A CAGR of around 4% is forecast for the market for this compound. The market for this compound is mainly influenced by detergents, cosmetics, glyphosate herbicides and corrosion inhibitors. As the population grows and the agricultural industry expands, the market for this product will grow.
Basic information's about Mono ethanol amine
Amino alcohols have been produced industrially since the 1930s. However, their large-scale production began only after 1945, when the process of alkoxylation by ethylene oxide and propylene oxide replaced the older chlorine hydride process. In industry, amino alcohols are commonly defined as mines of alkanolamines. Ethanolamines (aminoethanols) and propanolamines (aminopropanols) are important compounds in this group. Both of these substances are widely used in the production of surfactant powders in gas treatment.
Its industrial production is obtained by the reaction of ethylene oxide with excess ammonia. This reaction is inherently slow and water is used to increase the rate of this reaction. In its anhydrous reaction, a fixed bed catalytic reactor is used. Its catalyst can be ion-exchange resin or a substance of this type and greater thermal stability (such as zeolite).
In all old processes, the reaction takes place in the liquid phase and has a high pressure to prevent the evaporation of ammonia and ethylene oxide at the reaction temperature. In today’s processes, the concentration of ammonia is between 50 and 100% and the pressure is about 16 MPa. The modern reaction temperature of monoethanolamine formation is more than 150 ° C and its molar ratio of ammonia to ethylene oxide is about 40 times. This reaction is extremely hot and its enthalpy is 125 kJ / mol of ethylene oxide.

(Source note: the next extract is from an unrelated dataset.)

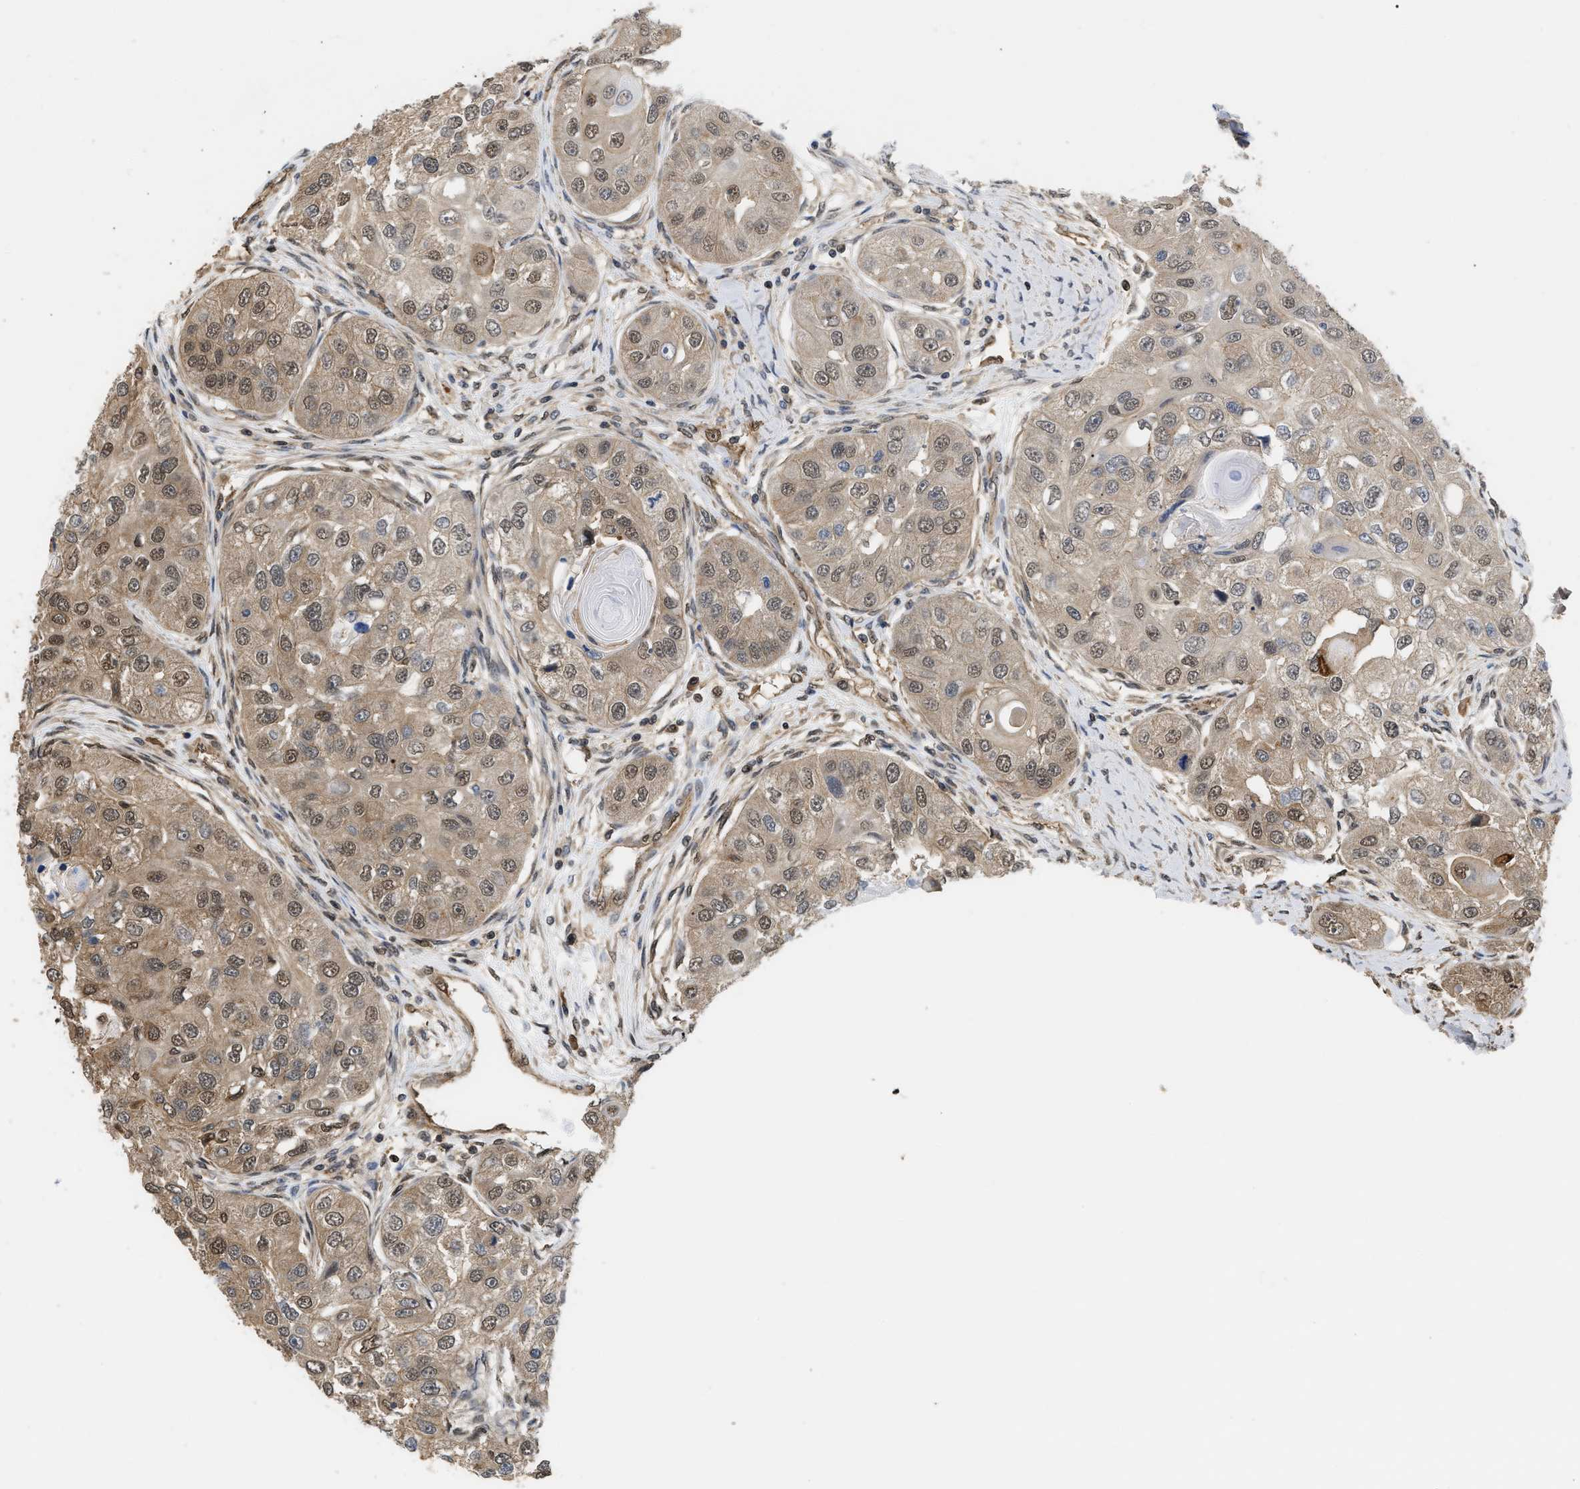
{"staining": {"intensity": "weak", "quantity": ">75%", "location": "cytoplasmic/membranous,nuclear"}, "tissue": "head and neck cancer", "cell_type": "Tumor cells", "image_type": "cancer", "snomed": [{"axis": "morphology", "description": "Normal tissue, NOS"}, {"axis": "morphology", "description": "Squamous cell carcinoma, NOS"}, {"axis": "topography", "description": "Skeletal muscle"}, {"axis": "topography", "description": "Head-Neck"}], "caption": "Immunohistochemical staining of squamous cell carcinoma (head and neck) exhibits weak cytoplasmic/membranous and nuclear protein expression in approximately >75% of tumor cells. The protein is stained brown, and the nuclei are stained in blue (DAB IHC with brightfield microscopy, high magnification).", "gene": "SCAI", "patient": {"sex": "male", "age": 51}}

Due to safety issues, ethylene oxide must be injected into the ammonia stream; However, if ammonia is added to the ethylene oxide stream, ammonia or amines may cause ethylene oxide to undergo an uncontrollable, explosive polymerization reaction. In all industrial processes of ethanolamine production, complete conversion of raw materials to ethanolamine is achieved without producing significant amounts of by-products. Therefore, the cost of raw materials is independent of the type of production process. On the other hand, production costs and especially energy costs largely depend on the composition of the product, factory design and the optimal amount of process energy consumption. Note that the same method produce two other materials from the same family called DEA and TEA.
Quality specifications
In all industrial processes of monoethanolamine are designed for more than 99% purity and products are prepared with this purity. Water, diethanolamine, triethanolamine and a small amount of triethanolamine glycol ether are the main impurities in this process; All impurities are in the ppm range in other cases. The purity of the produce is determined by gas chromatography and the amount of water water remaining by karl fischer method.
MEA and Enviorment
Due to its solubility in water and reaction with other compounds, monoethanol amine is highly biodegradable and may not be stored in the aquatic food chain. Studies on a wide range of freshwater fish show that monoethanol amine has very low toxicity to fish.